What exactly are you suggesting here? A standardized test that applies to all your job applications? Or, a candidate having to drive to a test center for every company they apply to? Or something else?

the idea is sound. create a basic standardized test targeted at tech/engineering jobs. not actually SAT -- operated by a vendor like The College Board. There are plenty of standardized test operators

  • When I'm interviewing, I'm putting about 30% of the weight towards "would I enjoy working with this person on a daily basis?", but in the context of technical discussions. Standardized testing won't be able to replicate it.

  • Would certainly make it easy for employers to differentiate themselves by saying “well, at least we don’t do THAT”.

    • Interviewing fads are set by these large companies that have the problem of systematically evaluating many thousands of candidates. A standardized test is all they want. Then they could do the rest like college admissions, and at a fraction of the cost.

  • That’s what Triplebyte planned on. The truth is I don’t trust anyone else to run evals.

  • This largely misses what an interview is all about, save for entry level positions.

    • given the in-person interview is at the end of the funnel by a factor of 500-1000, standardized testing might even open up opportunity for under represented candidates.

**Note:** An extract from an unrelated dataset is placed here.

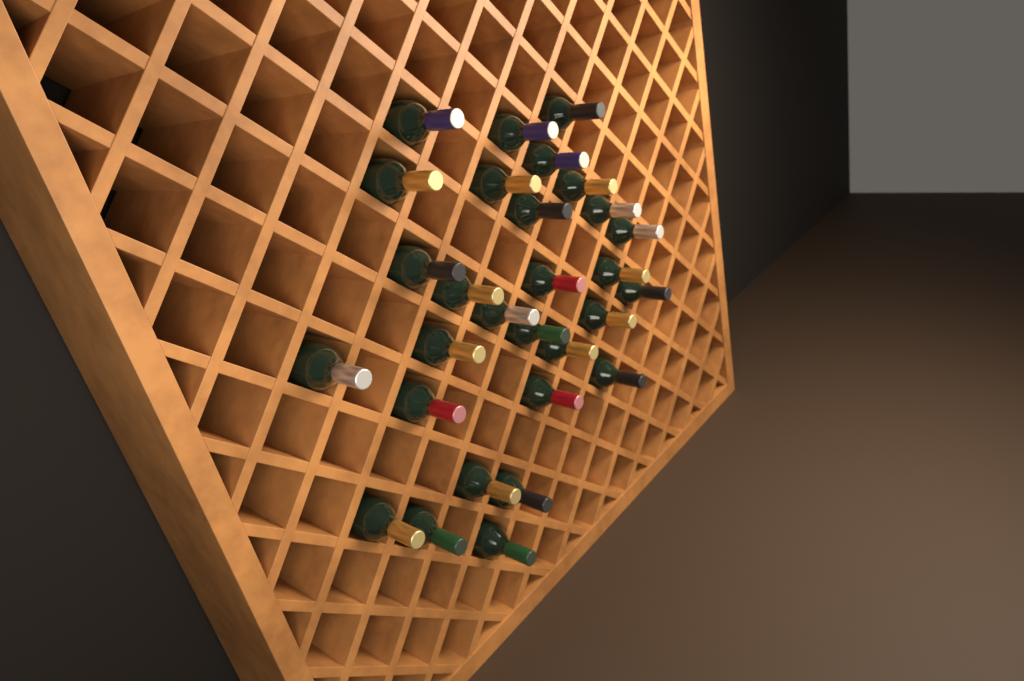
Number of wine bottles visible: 29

      Think of how poor the screening process is at the recruiter & CTS (left side) of the funnel, and how many false negatives there are .

      If you could offer standardized test at that level, you may be able to keep viable candidates in the funnel longer.

    • I don’t think that the suggestion is that the standarised test is the only filter. It is merely one out of many.

Standardized plus the ability for companies to do their own test after they pass the standard one. So go get prescreened at test center then use that test to apply for jobs. Company either flys you in for in-person or sends you back to test center to do live remote interview in controlled environment.

  • It's been tried and failed: Sun Microsystems pushed certifications in the 90s. Pass the test on some technology, get the certification. Then they studied performance. The result? More certifications implied a worse employee. The reason was the top performing employees had no time to study for the exams, but the managers of the bottom performing employees were happy to send them off to training and testing. And then the certification fad came mostly to an end.

    • That was something quite different that got tried. This would be more based on aptitude rather than knowledge.

      Of course, they'd miss out on some good talent. But in the article where it shows the quote of someone getting rejected for not inverting a binary tree on a whiteboard, that doesn't seem like a terrible thing to test for.

    • I always felt like the Sun and Cisco certs were more about creating people that would push their products on other companies.

      Big Tech / Unicorn / Wannabe Unicorn prescreens are all basically standardized now anyway.